Task goal — Copy the lines below exactly as they appear, one after another, without changing any character.

═════ Records for the task

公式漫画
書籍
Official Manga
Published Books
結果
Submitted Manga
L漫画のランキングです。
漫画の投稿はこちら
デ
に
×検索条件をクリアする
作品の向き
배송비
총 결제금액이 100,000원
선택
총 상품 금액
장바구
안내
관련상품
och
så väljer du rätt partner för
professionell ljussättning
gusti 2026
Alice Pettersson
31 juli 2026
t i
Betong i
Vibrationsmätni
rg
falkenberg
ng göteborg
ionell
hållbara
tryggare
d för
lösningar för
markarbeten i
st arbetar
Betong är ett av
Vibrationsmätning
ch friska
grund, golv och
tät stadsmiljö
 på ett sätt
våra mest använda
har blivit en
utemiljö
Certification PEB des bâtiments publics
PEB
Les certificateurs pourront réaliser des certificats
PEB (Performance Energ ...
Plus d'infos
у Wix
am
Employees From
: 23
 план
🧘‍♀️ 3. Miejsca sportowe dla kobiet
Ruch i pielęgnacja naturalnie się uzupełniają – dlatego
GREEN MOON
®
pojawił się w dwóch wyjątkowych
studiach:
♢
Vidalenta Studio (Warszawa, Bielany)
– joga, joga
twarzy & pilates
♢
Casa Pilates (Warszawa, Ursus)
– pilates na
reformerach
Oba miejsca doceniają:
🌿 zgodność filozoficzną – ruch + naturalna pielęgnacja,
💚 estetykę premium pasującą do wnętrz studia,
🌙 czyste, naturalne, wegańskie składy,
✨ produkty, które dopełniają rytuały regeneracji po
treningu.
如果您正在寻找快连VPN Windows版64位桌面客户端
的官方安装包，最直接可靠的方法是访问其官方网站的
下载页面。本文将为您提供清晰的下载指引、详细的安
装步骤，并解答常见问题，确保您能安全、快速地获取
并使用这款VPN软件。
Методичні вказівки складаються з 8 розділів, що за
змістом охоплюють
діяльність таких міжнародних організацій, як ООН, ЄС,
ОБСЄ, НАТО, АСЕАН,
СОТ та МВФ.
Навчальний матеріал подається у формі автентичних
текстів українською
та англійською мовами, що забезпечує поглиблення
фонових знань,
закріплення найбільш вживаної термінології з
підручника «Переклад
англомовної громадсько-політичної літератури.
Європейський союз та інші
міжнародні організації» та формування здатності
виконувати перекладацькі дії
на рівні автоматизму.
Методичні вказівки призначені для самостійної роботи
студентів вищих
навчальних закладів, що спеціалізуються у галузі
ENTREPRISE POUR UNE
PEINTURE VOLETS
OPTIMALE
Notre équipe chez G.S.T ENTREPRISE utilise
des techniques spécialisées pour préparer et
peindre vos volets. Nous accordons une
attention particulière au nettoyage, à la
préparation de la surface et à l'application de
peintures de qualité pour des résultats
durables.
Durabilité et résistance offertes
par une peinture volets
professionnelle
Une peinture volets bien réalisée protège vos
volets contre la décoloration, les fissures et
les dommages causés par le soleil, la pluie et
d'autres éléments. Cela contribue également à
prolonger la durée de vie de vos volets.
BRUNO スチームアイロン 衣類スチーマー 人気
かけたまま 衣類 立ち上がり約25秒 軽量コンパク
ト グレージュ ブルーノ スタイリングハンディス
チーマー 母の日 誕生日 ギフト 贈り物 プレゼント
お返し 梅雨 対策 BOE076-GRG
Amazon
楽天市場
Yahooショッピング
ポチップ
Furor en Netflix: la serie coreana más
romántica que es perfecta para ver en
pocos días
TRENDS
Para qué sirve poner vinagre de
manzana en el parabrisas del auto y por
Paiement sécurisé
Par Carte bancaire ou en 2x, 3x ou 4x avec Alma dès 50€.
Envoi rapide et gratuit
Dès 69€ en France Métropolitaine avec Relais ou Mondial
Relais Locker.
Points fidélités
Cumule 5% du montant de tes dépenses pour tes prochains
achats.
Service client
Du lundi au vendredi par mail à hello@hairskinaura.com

══════════

Output below —
公式漫画
書籍
Official Manga
Published Books
結果
Submitted Manga
L漫画のランキングです。
漫画の投稿はこちら
デ
に
×検索条件をクリアする
作品の向き
배송비
총 결제금액이 100,000원
선택
총 상품 금액
장바구
안내
관련상품
och
så väljer du rätt partner för
professionell ljussättning
gusti 2026
Alice Pettersson
31 juli 2026
t i
Betong i
Vibrationsmätni
rg
falkenberg
ng göteborg
ionell
hållbara
tryggare
d för
lösningar för
markarbeten i
st arbetar
Betong är ett av
Vibrationsmätning
ch friska
grund, golv och
tät stadsmiljö
 på ett sätt
våra mest använda
har blivit en
utemiljö
Certification PEB des bâtiments publics
PEB
Les certificateurs pourront réaliser des certificats
PEB (Performance Energ ...
Plus d'infos
у Wix
am
Employees From
: 23
 план
🧘‍♀️ 3. Miejsca sportowe dla kobiet
Ruch i pielęgnacja naturalnie się uzupełniają – dlatego
GREEN MOON
®
pojawił się w dwóch wyjątkowych
studiach:
♢
Vidalenta Studio (Warszawa, Bielany)
– joga, joga
twarzy & pilates
♢
Casa Pilates (Warszawa, Ursus)
– pilates na
reformerach
Oba miejsca doceniają:
🌿 zgodność filozoficzną – ruch + naturalna pielęgnacja,
💚 estetykę premium pasującą do wnętrz studia,
🌙 czyste, naturalne, wegańskie składy,
✨ produkty, które dopełniają rytuały regeneracji po
treningu.
如果您正在寻找快连VPN Windows版64位桌面客户端
的官方安装包，最直接可靠的方法是访问其官方网站的
下载页面。本文将为您提供清晰的下载指引、详细的安
装步骤，并解答常见问题，确保您能安全、快速地获取
并使用这款VPN软件。
Методичні вказівки складаються з 8 розділів, що за
змістом охоплюють
діяльність таких міжнародних організацій, як ООН, ЄС,
ОБСЄ, НАТО, АСЕАН,
СОТ та МВФ.
Навчальний матеріал подається у формі автентичних
текстів українською
та англійською мовами, що забезпечує поглиблення
фонових знань,
закріплення найбільш вживаної термінології з
підручника «Переклад
англомовної громадсько-політичної літератури.
Європейський союз та інші
міжнародні організації» та формування здатності
виконувати перекладацькі дії
на рівні автоматизму.
Методичні вказівки призначені для самостійної роботи
студентів вищих
навчальних закладів, що спеціалізуються у галузі
ENTREPRISE POUR UNE
PEINTURE VOLETS
OPTIMALE
Notre équipe chez G.S.T ENTREPRISE utilise
des techniques spécialisées pour préparer et
peindre vos volets. Nous accordons une
attention particulière au nettoyage, à la
préparation de la surface et à l'application de
peintures de qualité pour des résultats
durables.
Durabilité et résistance offertes
par une peinture volets
professionnelle
Une peinture volets bien réalisée protège vos
volets contre la décoloration, les fissures et
les dommages causés par le soleil, la pluie et
d'autres éléments. Cela contribue également à
prolonger la durée de vie de vos volets.
BRUNO スチームアイロン 衣類スチーマー 人気
かけたまま 衣類 立ち上がり約25秒 軽量コンパク
ト グレージュ ブルーノ スタイリングハンディス
チーマー 母の日 誕生日 ギフト 贈り物 プレゼント
お返し 梅雨 対策 BOE076-GRG
Amazon
楽天市場
Yahooショッピング
ポチップ
Furor en Netflix: la serie coreana más
romántica que es perfecta para ver en
pocos días
TRENDS
Para qué sirve poner vinagre de
manzana en el parabrisas del auto y por
Paiement sécurisé
Par Carte bancaire ou en 2x, 3x ou 4x avec Alma dès 50€.
Envoi rapide et gratuit
Dès 69€ en France Métropolitaine avec Relais ou Mondial
Relais Locker.
Points fidélités
Cumule 5% du montant de tes dépenses pour tes prochains
achats.
Service client
Du lundi au vendredi par mail à hello@hairskinaura.com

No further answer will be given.